Doing their best now, they can hopefully reassure little Christine Mapenzi that it’s not such a bad place after all.
As I interviewed her dad, Charo Safari, it struck me that, although just in his late twenties, he is walking a tight rope – leading his young family right after the gruesome Mpeketoni Attack . Yet with a calm, confident voice, he detailed his daily routine, never realizing how deep his words sunk. . .
1. A man/ father is punctual
Charo rides his wife and 3 children on a bicycle to Hindi Prison every day. Despite the fact that he spends his day keeping his farm secure from wild animals, he ensures that his family arrives at Hindi Prison by 4:30pm, making them among the first every day.
Their motivation is to book an old cage-like piece of furniture, which serves as a perfect cot for Christine. It not only provides a more comfortable padding at night by keeping her from sleeping on cold cement floor, but it also enables her parents to hang a mosquito net on it. With high ceilings at the prison hall, mosquito nets are difficult to prop up leaving many infants unprotected at night. Charo knows this.
2. A father sacrifices
On the day of the interview, Charo had sold a valuable item: his phone, in order to support his family of five because his income streams had run out. “This money (Ksh 1000/ $12) will keep us going for the next two weeks,” he said.
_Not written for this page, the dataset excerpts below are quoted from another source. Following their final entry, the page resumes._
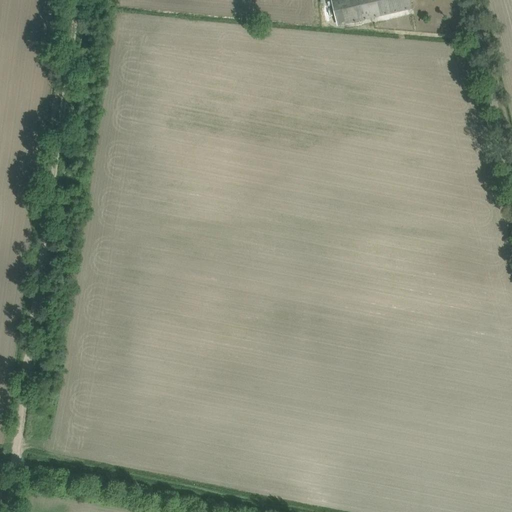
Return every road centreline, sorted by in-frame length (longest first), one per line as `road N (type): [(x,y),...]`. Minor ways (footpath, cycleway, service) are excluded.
road 1 (track): [(12,511),(77,0)]
road 2 (unclassified): [(511,156),(475,0)]
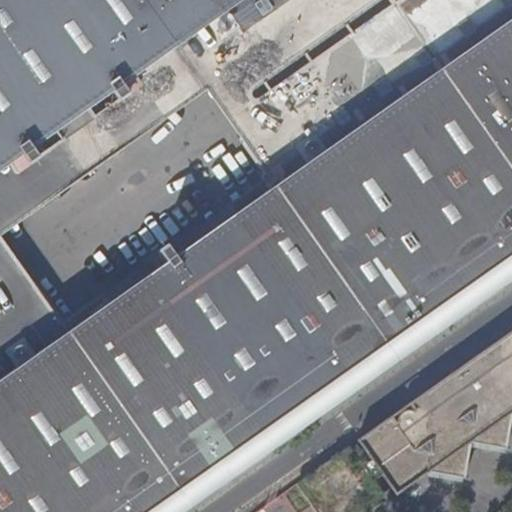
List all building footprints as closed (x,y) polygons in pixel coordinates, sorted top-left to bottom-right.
[(0,0),(0,240),(208,93),(202,84),(153,17),(123,38),(108,19),(96,27),(76,0),(0,0)] [(511,0),(464,0),(249,152),(282,198),(297,220),(261,245),(271,258),(133,356),(123,343),(89,367),(74,345),(41,299),(0,327),(0,511),(151,511),(225,460),(231,468),(342,388),(337,381),(431,314),(437,322),(509,271),(503,263),(511,257),(511,0)] [(202,84),(321,0),(76,0),(96,27),(108,19),(123,38),(153,17),(202,84)] [(464,0),(321,0),(202,84),(208,93),(249,152),(464,0)] [(297,220),(282,198),(74,345),(89,367),(123,343),(133,356),(271,258),(261,245),(297,220)] [(0,327),(41,299),(0,240),(0,327)] [(296,489),(313,511),(370,511),(430,471),(464,478),(472,442),(506,448),(511,417),(511,334),(295,487),(296,489)]
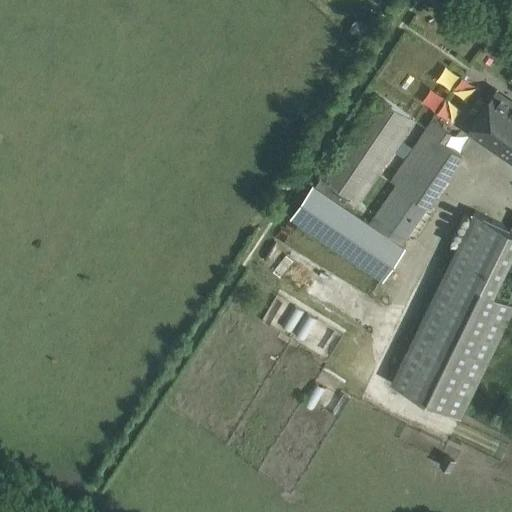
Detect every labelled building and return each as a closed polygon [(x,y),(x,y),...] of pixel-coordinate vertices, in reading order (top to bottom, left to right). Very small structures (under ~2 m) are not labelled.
[(511,101),(496,91),(469,131),(511,159),(511,101)] [(375,93),(320,174),(341,188),(335,198),(343,203),(350,194),(360,201),(394,151),(402,140),(415,120),(375,93)] [(376,212),(370,222),(402,243),(463,152),(446,141),(453,131),(448,128),(441,122),(433,117),(393,175),(399,179),(387,197),(376,212)] [(313,183),(291,216),(384,279),(406,246),(402,243),(370,222),(343,203),(335,198),(313,183)] [(511,231),(473,212),(391,381),(461,416),(511,311),(511,302),(494,293),(508,264),(511,255),(511,231)] [(294,305),(281,325),(291,332),(304,311),(294,305)] [(308,313),(295,334),(305,340),(317,319),(308,313)] [(316,382),(303,403),(313,409),(326,389),(316,382)]
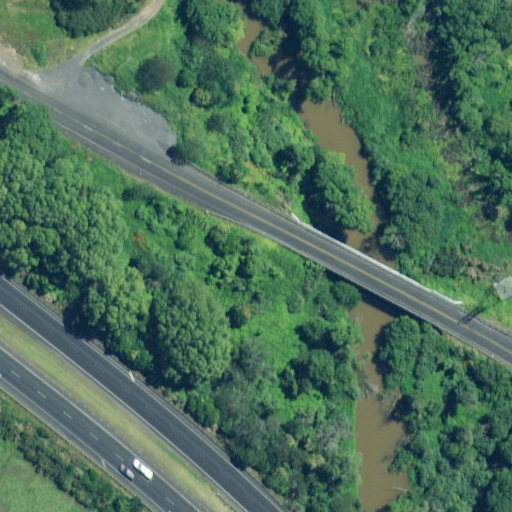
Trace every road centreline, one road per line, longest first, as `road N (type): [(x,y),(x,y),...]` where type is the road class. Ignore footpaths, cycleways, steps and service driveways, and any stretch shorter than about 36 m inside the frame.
road 1 (unclassified): [(0,80),(511,355)]
road 2 (motorway): [(0,290),(261,511)]
road 3 (motorway): [(180,511),(0,364)]
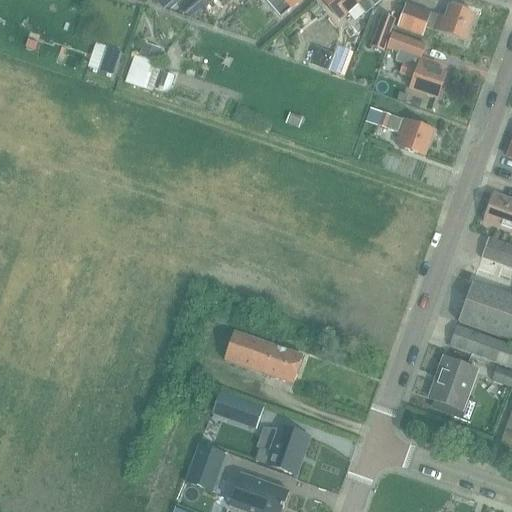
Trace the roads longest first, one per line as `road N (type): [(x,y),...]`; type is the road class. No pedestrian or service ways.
road 1 (tertiary): [(373,444),(511,64)]
road 2 (residential): [(511,494),(373,444)]
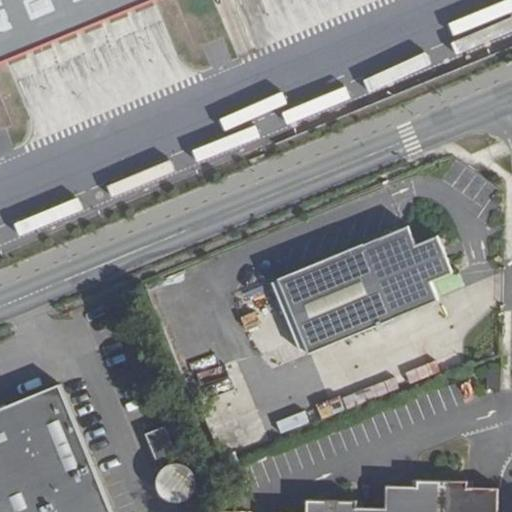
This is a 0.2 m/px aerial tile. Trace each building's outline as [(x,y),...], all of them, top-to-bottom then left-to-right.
[(0,0),(0,70),(169,0),(0,0)] [(219,40),(219,8),(171,9),(171,41),(219,40)] [(340,136),(359,128),(354,118),(335,126),(340,136)] [(409,227),(280,278),(312,354),(440,300),(432,281),(453,272),(438,237),(417,245),(409,227)] [(486,370),(486,389),(499,389),(500,370),(486,370)] [(0,511),(112,511),(60,383),(0,407),(0,511)] [(282,511),(277,511),(495,511),(496,505),(497,487),(470,487),(471,480),(419,479),(419,485),(388,484),(387,507),(359,505),(359,500),(309,499),(308,511),(282,511)]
Among his daily expenses include a loaf and packet of milk for Catherine’s dinner and his two sons, aged 3 and 7 years old. “Today I didn’t manage to purchase any milk for her,” he said, fishing out the loaf and margarine from a black polythene bag. Further, he also opts out of supper, preferring to use their coffers sparingly.
3. A father protects
The reason Charo spends daytime at his farm located at a potentially dangerous zone, about two hours away (on a bicycle) is to guard it against destructive monkeys. He hopes to salvage some during harvest season and put some money back into his pockets again, soon.
World Concern has partnered with the displaced to provide mats and blankets to assist vulnerable mothers like Catherine (Christine’s mum) at Hindi Prison. Together with their infants, they can now shield themselves from the cold, drizzly nights at the hall.